As good as Robbie is, the real outstanding performance is from Janney as Harding’s mother. She really makes you despise the woman, even when Golden attempts to justify her actions to Harding. Janney embodies the role so well it’s frightening. Subsequently she has won just about every award going for Best Supporting Actress in this role, including the Academy Award. Janney has often been overlooked as a standout performer: to look through her back catalogue over her extensive career is to see just how talented she is and how far she has come and how much she truly deserves the recognition as an Academy Award winner.

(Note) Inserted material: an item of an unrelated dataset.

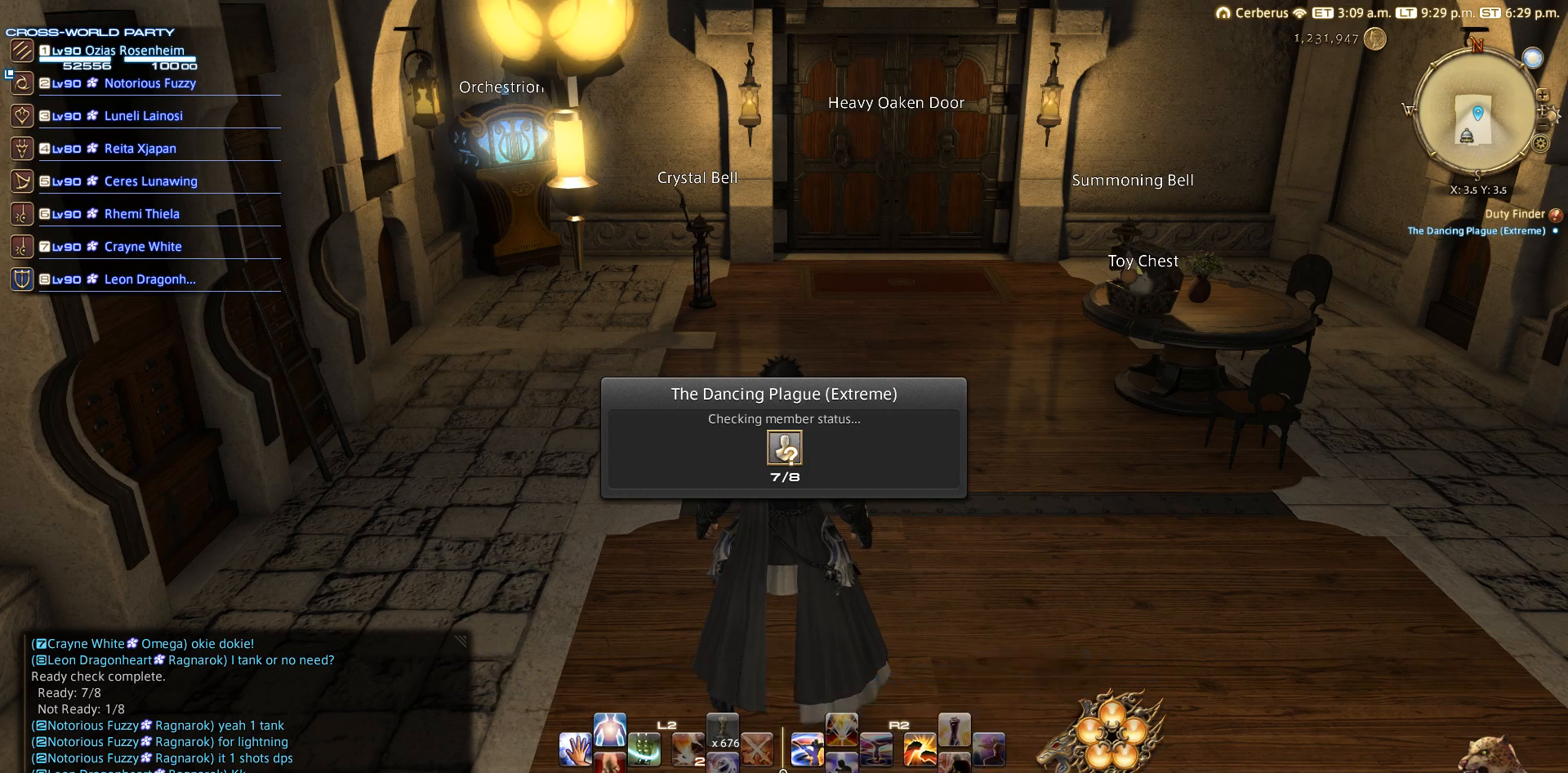
{"buttons": ["R2"], "left_stick": "center", "right_stick": "center", "events": [[167, "L2", "down"], [300, "L2", "up"], [500, "R2", "down"]]}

Stan’s performance as Gillooly is just as good as Robbie’s portrayal of Harding, however the character is just not as substantial as Harding. Abusive apologetic men are ten-a-penny in movies (which very unfortunately reflects reality) and there’s nothing in particular about Gillooly that makes him in any way likable, and Stan plays that well. Perhaps Gillooly’s only redeeming factor (and it’s a very, very slight redemption) is that he really did not want to ruin Harding. It absolutely does not excuse his actions, however it does show a human side to an abusive man, a side that tends to keep a woman returning to him, and that’s always an interesting side to explore. The more we can try to understand why this kind of thing happens, perhaps the more we can do to stop it and avoid it all together. Films like this keep this kind of thing in the minds of the public, and that can’t be a bad thing.
The complexity of love and what someone is willing to put up with in order to have it is one of the most explored situations in movies. Harding’s need to be loved, whether by her husband, her mother or the public, is put on show for all the world to see here: nothing is hidden from view, perhaps explaining the documentary style and breaks in the fourth wall. I, Tonya has no hidden agenda: everything is based on as much fact as the filmmakers could gather as well as testimonies from those involved, even showing clips of the real interviews with the real people during the end credits. If anything, the actual “incident” involving Kerrigan almost feels like an afterthought for the last half an hour or so of the film. Despite Robbie as Harding telling us it’s what we’ve all come here for, the real interest ends up being in Harding and her life, how she managed to build herself up in one of the toughest, most judgemental sports despite being from an impoverished background compared to other well-off skaters. Not to mention the human-shaped obstacles she faced in the form of Gillooly and Golden. Although Harding is at times brash and cringeworthy, overall it’s easy to come around to her and her attitude (she is described as being like America early on in the film: you either like it or you don’t). By the end of I, Tonya, it’s quite likely that you will come out on the side of liking Harding, particularly in a day and age where we need more outspoken and determined women proving that no matter your background or sufferings, you can be just who you want to be as long as you work hard enough for it.